Дорота чмокнула, мерин двинулся. Урбан Горн подозвал британа и взял его на поводок, видимо, понимая, что в давке даже такой умный пес, как Вельзевул, может потерять самообладание.

Движущаяся со стороны города процессия уже приблизилась настолько, что в ней можно было различить священников в литургических одеяниях, черно-белых доминиканцев, конных рыцарей в украшенных гербами яках[110], коричневых францисканцев, горожан в доходящих почти до земли делиях[111]. И еще алебардистов в желтых туниках и матово поблескивающих капалинах[112].

– Епископское воинство, – тихо пояснил Урбан Горн, уже в который раз доказывая хорошую осведомленность. – А вон тот крупный рыцарь, тот, что на гнедой лошади с шашечницей на попоне, это Генрик фон Райденбург, стшелинский староста.

Епископские солдаты вели под руки трех человек – двух мужчин и женщину. На женщине было белое гезло[113], на одном из мужчин остроконечный, ярко раскрашенный колпак.

Дорота Фабер щелкнула вожжами, прикрикнула на мерина и на неохотно расступающуюся перед телегой публику. Однако, спустившись с холма, пассажирам телеги надо было встать, чтобы видеть что-либо. Значит, приходилось остановить телегу. Впрочем, все равно дальше ехать было невозможно, люди здесь стояли плечом к плечу.

Поднявшись во весь рост, Рейневан увидел головы и плечи приведенных к стене мужчин и женщины. И торчащие выше их голов столбы, к которым они были привязаны. Куч хвороста, нагроможденного под столбами, он не видел. Но знал, что они там были.

Он слышал голос, возбужденный и громкий, но нечеткий, приглушенный шмелиным гулом толпы. Он с трудом различал слова.

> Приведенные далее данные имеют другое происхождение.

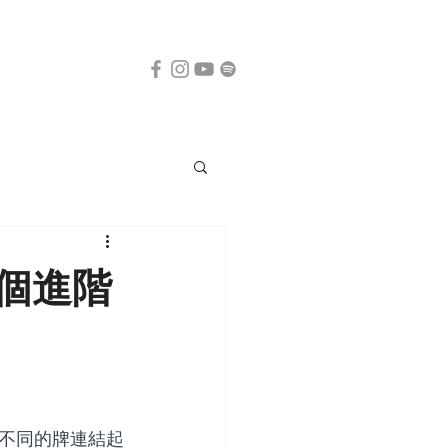
十個進階
不同的牌連結起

– Совершено преступление против общественного порядка… Errores Hussitarum… Fides haeretica… Разврат и святотатство… Crimen.[114] Следствием установлено…

– Похоже, – сказал поднявшийся на стременах Урбан Горн, – сейчас здесь наглядно подведут итоги нашей дорожной дискуссии.

– На то смахивает, – сглотнул слюну Рейневан. – Эй, люди! Кого казнить будут?

– Харетиков, – пояснил, поворачиваясь, мужчина с внешностью попрошайки. – Схватили харетиков. Говорят, гусов или чегой-то вроде того…

– Не гусов, а гусонов, – поправил с таким же польским акцентом другой оборванец. – Жечь их будут за святотатство. Потому как гусей причащали.

– Эх, темнота! – прокомментировал стоящий по другую сторону телеги странник с нашитыми на плаще завитушками[115]. – Ну, ничего же не знают. Ничего!

– А ты знаешь?

– Знаю. Хвала Иисусу Христу! – Странник заметил тонзуру плебана Гранчишека. – Еретики зовутся гуситами, а берется это от ихного пророка Гуса, а вовсе не от каких ни гусей. Они, гуситы, значицца, говорят, что чистилища вовсе нету, а причастие принимают обоими способами, то есть sub utraque specie[116]. Потому и называют их утраквистами[117].

– Не учи нас, – прервал Урбан Горн, – мы и без того ученые. Этих троих, спрашиваю, за что палить будут?

– Ну, этого-то я не знаю. Я нездешний.

– Вон тот, – поспешил разъяснить какой-то здешний, судя по испачканному глиной фартуку, каменщик. – Тот в позорном колпаке – чех, гуситский посланец, поп-отступник. Из Табора переодевшись пришлепал, людей на бунт подбивал, церкви жечь. Его признали собственные же родаки, те, что после двенадцатого года из Праги удрали. А второй – Антоний Нэльке, учитель приходской школы. Здешний сообщник чеха-еретика. Укрытие ему давал и с ним еретические писания распространял.

– А женщина?

– Эльжбета Эрлихова. Она совсем из другой, как говорится, бочки. По случаю. За компанию. Мужа свово, с любовником стакнувшись, ядом отравила. Любовник сбежал. Если б не это, тожить бы на костер взошел.